Laparoscopic-Assisted Versus Open Ileocolic Resection for Crohn's Disease: A Randomized Trial

Stefan Maartense, MD, PhD; Mich S. Dunker, MD, PhD; J Frederik M. Slors, MD, PhD; Miguel A. Cuesta, MD, PhD; Erik G. J. M. Pierik, MD, PhD; Dirk J. Gouma, MD, PhD; Daan W. Hommes, MD, PhD; Miriam A. Sprangers, MD, PhD; Willem A. Bemelman, MD, PhD


Annals of Surgery. 2006;243(2):143-149. 

In This Article

Abstract and Introduction


Objective: The aim of the study was to compare laparoscopic-assisted and open ileocolic resection for primary Crohn's disease in a randomized controlled trial.
Methods: Sixty patients were randomized for laparoscopic-assisted or open surgery. Primary outcome parameter was postoperative quality of life (QoL) during 3 months of follow-up, measured by SF-36 and GIQLI questionnaire. Secondary parameters were operating time, morbidity, hospital stay, postoperative morphine requirement, pain, and costs.
Results: Patient characteristics were not different. Conversion rate was 10% (n = 3). Median operating time was longer in laparoscopic compared with open surgery (115 versus 90 minutes; P < 0.003). Hospital stay was shorter in the laparoscopic group (5 versus 7 days; P = 0.008). The number of patients with postoperative morbidity within the first 30 days differed between the laparoscopic and open group (10% versus 33%; P = 0.028). There was no statistically significant difference in QoL between the groups during follow-up. Significant time effects were found on all scales of the SF-36 (P < 0.001) and the GIQLI score (P < 0.001). QoL declined in the first week, returned to baseline levels after 2 weeks, and was improved 4 weeks and 3 months after surgery. Median overall costs during the 3 months follow-up were significantly different: €6412 for laparoscopic and €8196 for open surgery (P = 0.042).
Conclusions: Although QoL measured by SF-36 and GIQLI questionnaires was not different for laparoscopic-assisted compared with the open ileocolic resection, morbidity, hospital stay, and costs were significantly lower.


Ileocolic resection is the most frequent performed surgical procedure for the treatment of Crohn's disease, usually performed because of obstruction. Acceptable morbidity rates and improved quality of life (QoL) have been reported after surgery.[1,2,3]

Since the introduction of laparoscopic colectomy in 1991,[4] the experience in laparoscopic bowel surgery has increased gradually. Improved laparoscopic skills and introduction of new instruments have led to broad application of laparoscopy in benign and malignant diseases.[5,6,7] Recently, institutional and multicenter randomized trials have shown that laparoscopic surgery for colorectal cancer is safe and an acceptable alternative for open surgery.[8,9,10,11] Laparoscopic colorectal surgery for benign diseases has also met with great enthusiasm and widespread acceptance.
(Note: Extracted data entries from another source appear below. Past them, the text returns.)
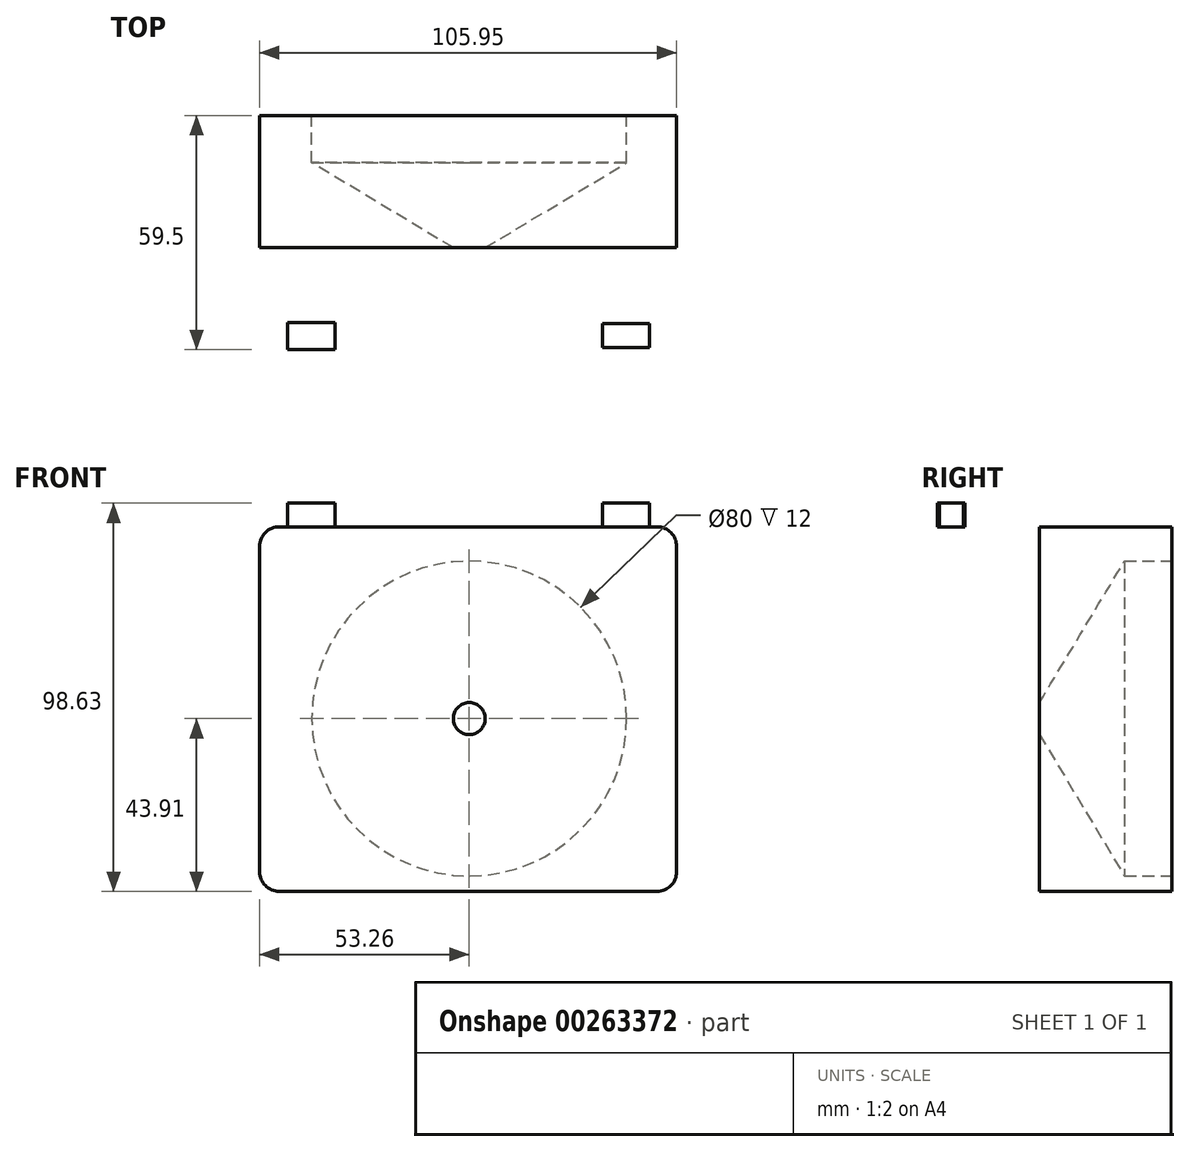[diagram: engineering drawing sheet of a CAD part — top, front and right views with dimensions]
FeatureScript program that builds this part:
annotation { "Feature Type Name" : "Feature", "Feature Type Description" : "" }
export const myFeature = defineFeature(function(context is Context, id is Id, definition is map)
    precondition{}
    {
        {
            var Q0;
            Q0=qCreatedBy(makeId("Front.planeOp"),FACE);
            var sketch = newSketch(context, id + "F0", { "sketchPlane" : qUnion([Q0])});
            skLineSegment(sketch, "E0.bottom", {"start": v(-53.26, 48.72) * mm, "end": v(52.69, 48.72) * mm});
            skLineSegment(sketch, "E0.top", {"start": v(-53.26, -43.9) * mm, "end": v(52.69, -43.9) * mm});
            skLineSegment(sketch, "E0.left", {"start": v(-53.26, 48.72) * mm, "end": v(-53.26, -43.9) * mm});
            skLineSegment(sketch, "E0.right", {"start": v(52.69, 48.72) * mm, "end": v(52.69, -43.9) * mm});
            skSolve(sketch);
        }
        {
            var Q0;
            Q0=makeQuery(id+"F0.imprint","IMPRINT",FACE,{"disambiguationData":[TD([[makeQuery(id+"F0.imprint","IMPRINT",EDGE,{"derivedFrom":sQuery(id+"F0.wireOp",EDGE,"E0.bottom")}),-1.0]])]});
            extrude(context, id + "F1", {"entities" : qUnion([Q0]), "oppositeDirection" : true, "depth" : 33.6 * mm});
        }
        {
            var Q0;
            Q0=makeQuery(id+"F1.opExtrude","CAP_FACE",FACE,{"disambiguationData":[OSD([sQuery(id+"F0.wireOp",EDGE,"E0.bottom"),sQuery(id+"F0.wireOp",EDGE,"E0.top"),sQuery(id+"F0.wireOp",EDGE,"E0.left"),sQuery(id+"F0.wireOp",EDGE,"E0.right")])],"isStart":false});
            var sketch = newSketch(context, id + "F2", { "sketchPlane" : qUnion([Q0])});
            skCircle(sketch, "E1", {"center": v(0, 0) * mm, "radius": 40.43 * mm});
            skSolve(sketch);
        }
        {
            var Q0;
            Q0=sQuery(id+"F2.wireOp",VERTEX,"E1.center");
            var Q1;
            Q1=makeQuery(id+"F1.opExtrude","SWEPT_BODY",BODY,{"disambiguationData":[OSD([sQuery(id+"F0.wireOp",EDGE,"E0.bottom"),sQuery(id+"F0.wireOp",EDGE,"E0.top"),sQuery(id+"F0.wireOp",EDGE,"E0.left"),sQuery(id+"F0.wireOp",EDGE,"E0.right")])]});
            hole(context, id + "F3", {"style" : HoleStyle.SIMPLE, "endStyle" : HoleEndStyle.BLIND, "holeDiameter" : 80 * mm, "holeDepth" : 12 * mm, "tappedDepth" : 12 * mm, "tapClearance" : 3, "locations" : qUnion([Q0]), "scope" : qUnion([Q1])});
        }
        {
            var Q0;
            Q0=makeQuery(id+"F1.opExtrude","SWEPT_EDGE",EDGE,{"disambiguationData":[OSD([sQuery(id+"F0.wireOp",EDGE,"E0.bottom"),sQuery(id+"F0.wireOp",EDGE,"E0.right")])]});
            var Q1;
            Q1=makeQuery(id+"F1.opExtrude","SWEPT_EDGE",EDGE,{"disambiguationData":[OSD([sQuery(id+"F0.wireOp",EDGE,"E0.bottom"),sQuery(id+"F0.wireOp",EDGE,"E0.left")])]});
            var Q2;
            Q2=makeQuery(id+"F1.opExtrude","SWEPT_EDGE",EDGE,{"disambiguationData":[OSD([sQuery(id+"F0.wireOp",EDGE,"E0.top"),sQuery(id+"F0.wireOp",EDGE,"E0.left")])]});
            var Q3;
            Q3=makeQuery(id+"F1.opExtrude","SWEPT_EDGE",EDGE,{"disambiguationData":[OSD([sQuery(id+"F0.wireOp",EDGE,"E0.top"),sQuery(id+"F0.wireOp",EDGE,"E0.right")])]});
            var Q4;
            Q4=makeQuery(id+"F3.hole-0.boolean.opBoolean","COPY",EDGE,{"derivedFrom":makeQuery(id+"F3.hole-0.opRevolve","SWEPT_EDGE",EDGE,{"disambiguationData":[OSD([sQuery(id+"F3.hole-0.sketch.wireOp",EDGE,"core_line_2"),sQuery(id+"F3.hole-0.sketch.wireOp",EDGE,"core_line_3")])]})});
            var Q5;
            {var subQ0=sQuery(id+"F0.wireOp",EDGE,"E0.right");var subQ1=sQuery(id+"F0.wireOp",EDGE,"E0.left");var subQ2=sQuery(id+"F0.wireOp",EDGE,"E0.top");var subQ3=sQuery(id+"F0.wireOp",EDGE,"E0.bottom");Q5=makeQuery(id+"F3.hole-0.boolean.opBoolean","COPY",FACE,{"disambiguationData":[TD([makeQuery(id+"FpqzGR9zJncTyu6_1.opShell","OFFSET_FACE",FACE,{"disambiguationData":[OSD([subQ3,subQ2,subQ1,subQ0]),TDD([makeQuery(id+"F1.opExtrude","CAP_FACE",FACE,{"disambiguationData":[OSD([subQ3,subQ2,subQ1,subQ0])],"isStart":true})])]})])],"derivedFrom":makeQuery(id+"F3.hole-0.opRevolve","SWEPT_FACE",FACE,{"disambiguationData":[OSD([sQuery(id+"F3.hole-0.sketch.wireOp",EDGE,"core_line_1")])]})});}
            fillet(context, id + "F4", {"entities" : qUnion([Q0, Q1, Q2, Q3, Q4, Q5]), "radius" : 5 * mm, "tangentPropagation" : true, "allowEdgeOverflow" : false});
        }
        {
            var Q0;
            Q0=makeQuery(id+"F1.opExtrude","SWEPT_FACE",FACE,{"disambiguationData":[OSD([sQuery(id+"F0.wireOp",EDGE,"E0.bottom")])]});
            var sketch = newSketch(context, id + "F5", { "sketchPlane" : qUnion([Q0])});
            skLineSegment(sketch, "E2.bottom", {"start": v(-46.12, -19) * mm, "end": v(-34.07, -19) * mm});
            skLineSegment(sketch, "E2.top", {"start": v(-46.12, -25.9) * mm, "end": v(-34.07, -25.9) * mm});
            skLineSegment(sketch, "E2.left", {"start": v(-46.12, -19) * mm, "end": v(-46.12, -25.9) * mm});
            skLineSegment(sketch, "E2.right", {"start": v(-34.07, -19) * mm, "end": v(-34.07, -25.9) * mm});
            skLineSegment(sketch, "E3.bottom", {"start": v(33.81, -19.3) * mm, "end": v(45.76, -19.3) * mm});
            skLineSegment(sketch, "E3.top", {"start": v(33.81, -25.38) * mm, "end": v(45.76, -25.38) * mm});
            skLineSegment(sketch, "E3.left", {"start": v(33.81, -19.3) * mm, "end": v(33.81, -25.38) * mm});
            skLineSegment(sketch, "E3.right", {"start": v(45.76, -19.3) * mm, "end": v(45.76, -25.38) * mm});
            skSolve(sketch);
        }
        {
            var Q0;
            Q0 = qSketchRegion(id + "F5", true);
            extrude(context, id + "F6", {"entities" : qUnion([Q0]), "operationType" : NewBodyOperationType.ADD, "depth" : 6 * mm});
        }
    });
Although a variety of laparoscopic intestinal surgical procedures have been done in different settings, many surgeons have been reluctant about its application in patients with inflammatory bowel disease. Induration of intestinal mesentery, active inflammation, fistula, immunodepression, and friable and dense adhesions can significantly complicate what is sometimes already technically challenging in open surgery. Only one randomized and a few comparative studies have been reported to compare laparoscopic-assisted ileocolic resection with the open procedure for Crohn's disease,[2,12,13,14,15,16] indicating the feasibility of the laparoscopic procedure in selected patients. The randomized trial by Milsom et al[13] also measured postoperative recovery in terms of recovery of pulmonary function. The question is whether this is a valid and clinically important endpoint in these usually young patients.

The aim of this study was to compare laparoscopic-assisted with open ileocolic resection for primary Crohn's disease in a randomized controlled trial with emphasis on feasibility and postoperative recovery measured by using validated QoL questionnaires.